Сильно пересеченная небольшими оврагами и ручейками местность напоминала капитану овраги его родного края — Тульщины. Вот, того и гляди, покажется родное село…
Одна мечта занимала Бунцева — скорее к своим, как можно скорее доставить документы, а то они могут потерять свое значение.
Вошли в большой овраг с обнаженными краями. На противоположной стороне на фоне неба виднелись длинные низкие строения и высокая кирпичная труба, верхушка ее была сбита снарядом. Никаких признаков людей поблизости не было заметно.
— Заброшенный кирпичный завод, — сразу определил Бунцев.
В такую пору никому не до кирпича. И среди кирпичей можно найти место для дневки. Преодолев крутой подъем, вошли во двор, заваленный кирпичами и кирпичным боем. А вот и воронки от авиабомб. Это наши тут кого-то бомбили.
Другого выбора не было, приближался рассвет. Решили остановиться здесь на дневку и приступили к поискам укрытия. В развалинах кирпичного завода было много темных камер, но надо было найти самую скрытую с запасным выходом, замести следы и не дать возможности врагу использовать собак.
После длинных поисков с трудом вошли в сохранившуюся камеру, где когда-то обжигали кирпич. В стене была небольшая выбоина, через которую можно было вести наблюдение за тем, что делается во дворе, но через нее нельзя было видеть того, что делается в камере. В ней и решили остаться на день.
Друзья заделали входы кирпичом, замаскировали их пылью и расположились на дневку. Зажгли карманный фонарь, взятый запасливой радисткой в трофейной машине. Синий свет приятно осветил неуютное убежище, и на душе стало легче.
— Ну, а теперь, Оля, дай нам подкрепиться из наших скудных запасов, да и отдохнем после трудов праведных, — сказал капитан.

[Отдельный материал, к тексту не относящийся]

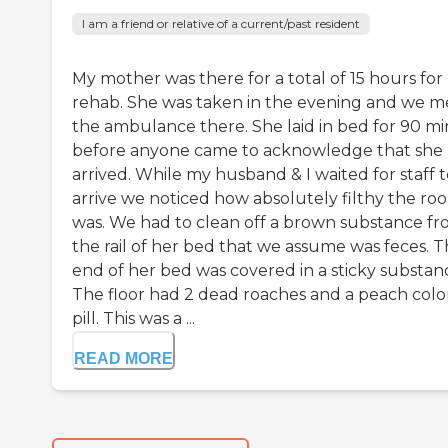
I am a friend or relative of a current/past resident
My mother was there for a total of 15 hours for
rehab. She was taken in the evening and we m
the ambulance there. She laid in bed for 90 mi
before anyone came to acknowledge that she
arrived. While my husband & I waited for staff 
arrive we noticed how absolutely filthy the ro
was. We had to clean off a brown substance f
the rail of her bed that we assume was feces. 
end of her bed was covered in a sticky substan
The floor had 2 dead roaches and a peach col
pill. This was a ...
READ MORE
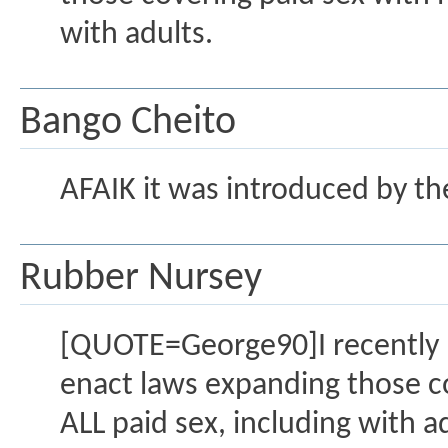
with adults.
Bango Cheito
AFAIK it was introduced by th
Rubber Nursey
[QUOTE=George90]I recently r
enact laws expanding those co
ALL paid sex, including with 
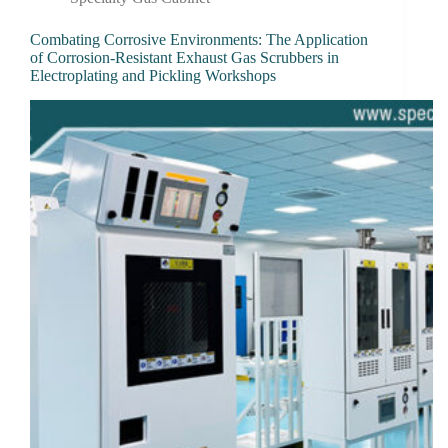
Combating Corrosive Environments: The Application
of Corrosion-Resistant Exhaust Gas Scrubbers in
Electroplating and Pickling Workshops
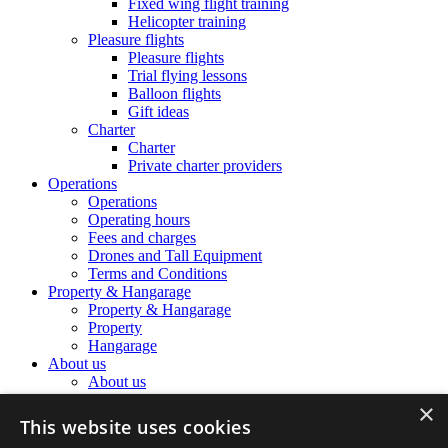
Fixed wing flight training
Helicopter training
Pleasure flights
Pleasure flights
Trial flying lessons
Balloon flights
Gift ideas
Charter
Charter
Private charter providers
Operations
Operations
Operating hours
Fees and charges
Drones and Tall Equipment
Terms and Conditions
Property & Hangarage
Property & Hangarage
Property
Hangarage
About us
About us
The Airport Team
×
The Airport Team
This website uses cookies
Location information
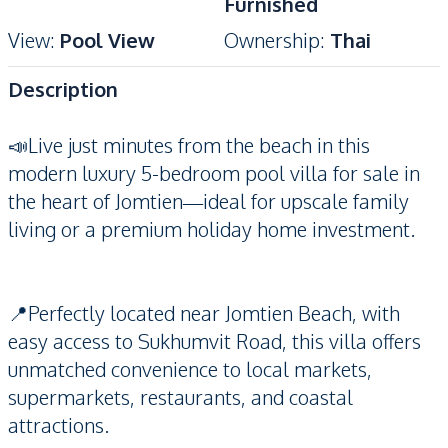
Furnished
View
:
Pool View
Ownership
:
Thai
Description
📣Live just minutes from the beach in this
modern luxury 5-bedroom pool villa for sale in
the heart of Jomtien—ideal for upscale family
living or a premium holiday home investment.
📍Perfectly located near Jomtien Beach, with
easy access to Sukhumvit Road, this villa offers
unmatched convenience to local markets,
supermarkets, restaurants, and coastal
attractions.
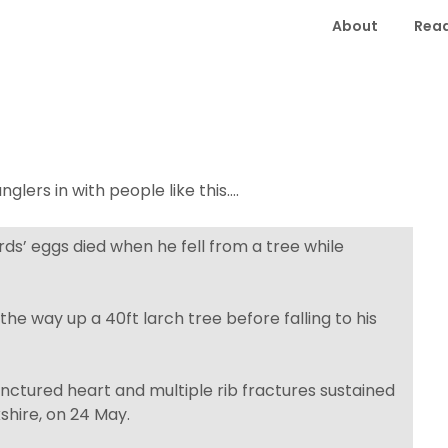
About
Read
glers in with people like this….
rds’ eggs died when he fell from a tree while
he way up a 40ft larch tree before falling to his
nctured heart and multiple rib fractures sustained
shire, on 24 May.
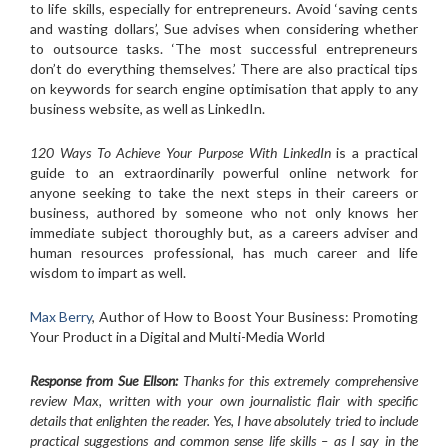
to life skills, especially for entrepreneurs. Avoid ‘saving cents
and wasting dollars’, Sue advises when considering whether
to outsource tasks. ‘The most successful entrepreneurs
don’t do everything themselves.’ There are also practical tips
on keywords for search engine optimisation that apply to any
business website, as well as LinkedIn.
120 Ways To Achieve Your Purpose With LinkedIn
is a practical
guide to an extraordinarily powerful online network for
anyone seeking to take the next steps in their careers or
business, authored by someone who not only knows her
immediate subject thoroughly but, as a careers adviser and
human resources professional, has much career and life
wisdom to impart as well.
Max Berry
, Author of How to Boost Your Business: Promoting
Your Product in a Digital and Multi-Media World
Response from Sue Ellson:
Thanks for this extremely comprehensive
review Max, written with your own journalistic flair with specific
details that enlighten the reader. Yes, I have absolutely tried to include
practical suggestions and common sense life skills – as I say in the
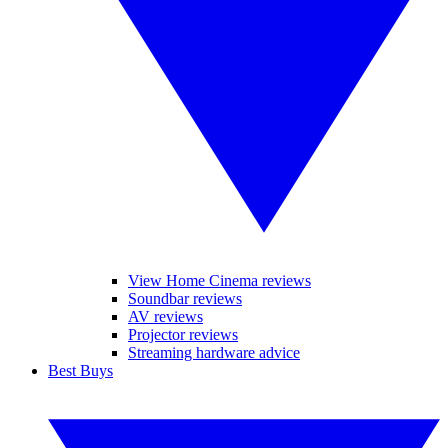
View Home Cinema reviews
Soundbar reviews
AV reviews
Projector reviews
Streaming hardware advice
Best Buys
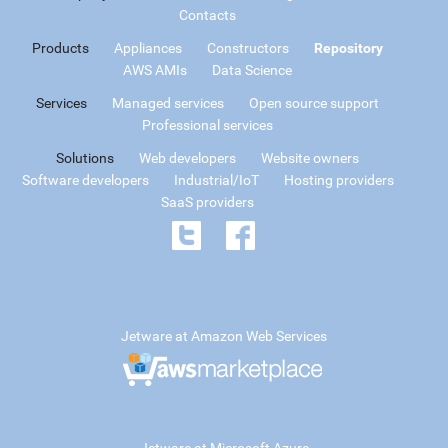
Contacts
Products
Appliances
Constructors
Repository
AWS AMIs
Data Science
Services
Managed services
Open source support
Professional services
Solutions
Web developers
Website owners
Software developers
Industrial/IoT
Hosting providers
SaaS providers
Jetware at Amazon Web Services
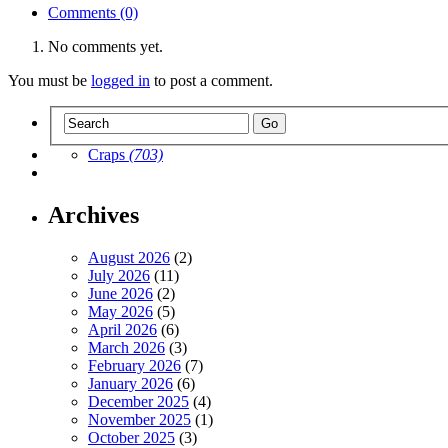
Comments (0)
No comments yet.
You must be
logged in
to post a comment.
Craps
(703)
Archives
August 2026
(2)
July 2026
(11)
June 2026
(2)
May 2026
(5)
April 2026
(6)
March 2026
(3)
February 2026
(7)
January 2026
(6)
December 2025
(4)
November 2025
(1)
October 2025
(3)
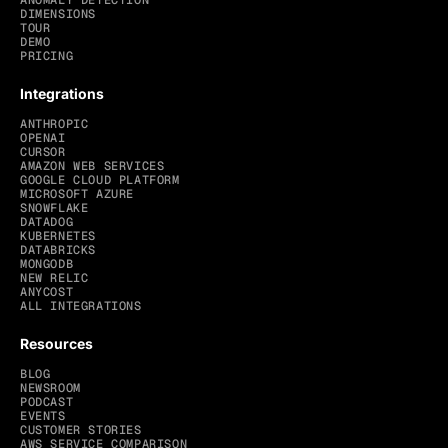
ANOMALY DETECTION
DIMENSIONS
TOUR
DEMO
PRICING
Integrations
ANTHROPIC
OPENAI
CURSOR
AMAZON WEB SERVICES
GOOGLE CLOUD PLATFORM
MICROSOFT AZURE
SNOWFLAKE
DATADOG
KUBERNETES
DATABRICKS
MONGODB
NEW RELIC
ANYCOST
ALL INTEGRATIONS
Resources
BLOG
NEWSROOM
PODCAST
EVENTS
CUSTOMER STORIES
AWS SERVICE COMPARISON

После дневок под открытым небом, под дождем они почувствовали даже некоторый уют в пыльном каменном ящике, и радистка по-восточному стала накрывать «стол» на полу, используя в качестве скатерти остатки купола парашюта.
— Кушать и пить достаточно, но с посудой плохо. Придется пить вдвоем по очереди, — сказала Ольга, показывая на кружку Бунцева и алюминиевый стакан Карла.
— Было бы что, а как — сумеем, — ответил капитан.
Оля заполнила «бокалы» из трофейной фляги и протянула Карлу и Ласло, но те отказались, и предложили, наоборот, первыми выпить русским.
— Нет, Оля, мне пить нельзя, я вступаю на службу. Вы выпейте за благополучный переход через линию фронта, да понемногу. Коньяк хорошо пить при простуде и дома, вот придем к своим, там и выпьем как полагается, — сказал капитан, возвращая Карлу наполненную кружку.
— Ишь вы, товарищ капитан, каким трезвенником стали, — в шутку сказала Кретова.
— Не трезвенник, а в служебное время не пью, — ответил Бунцев.
— Да мы разве сейчас будем пить, мы чуть погреемся, по закону 100 грамм каждый день положено, — не отставала Кретова.
— Вот свою законную порцию я выпью, когда сменюсь с поста, — и капитан отдал обратно стакан.
Завтрак прошел незаметно. Ольга начала убирать «стол». Ласло ей помогал.
Рассвело, но густой туман ограничивал видимость всего несколькими десятками метров. Бунцев полез в соседнюю камеру.
Усталые партизаны приготовились к отдыху, чтобы набраться сил для действий ночью. Кто раздевался, приводил в порядок одежду и обувь. Карл ухитрился в полумраке бриться.
Мирные занятия группы капитана Бунцева в убежище были нарушены внезапно возникшей канонадой. Далекая, но сильная канонада всех насторожила.
— Началось! Наши наступают! — сказала Кретова.
В начавшейся канонаде до слуха донеслись характерные звуки мотоциклетных моторов, потом послышались и команды на немецком языке. Выключив свет, все невольно схватились за оружие.
Через несколько минут во двор завода въехало несколько мотоциклов. Гитлеровцы поставили машины у стен здания, а сами разбежались во все стороны. Один бросился по направлению к ним. Все замерли, держа оружие наготове.
Пришедший гитлеровец использовал соседнее помещение в качестве туалета и тем самым замаскировал и прикрыл их, пусть не совсем приятной, но надежной завесой.
Когда вражеский солдат ушел, Ласло схватил руку Ольги и радостно пожал ее, давая понять, что пока опасность миновала. Но в это время оттуда, где стояла поврежденная кирпичная труба, донеслись короткие, глухие автоматные очереди, за ними разрыв гранаты, опять гранаты и потом громкие гнусавые голоса гитлеровцев. Все четверо задавали себе один вопрос: что случилось? Они чувствовали — произошло какое-то несчастье.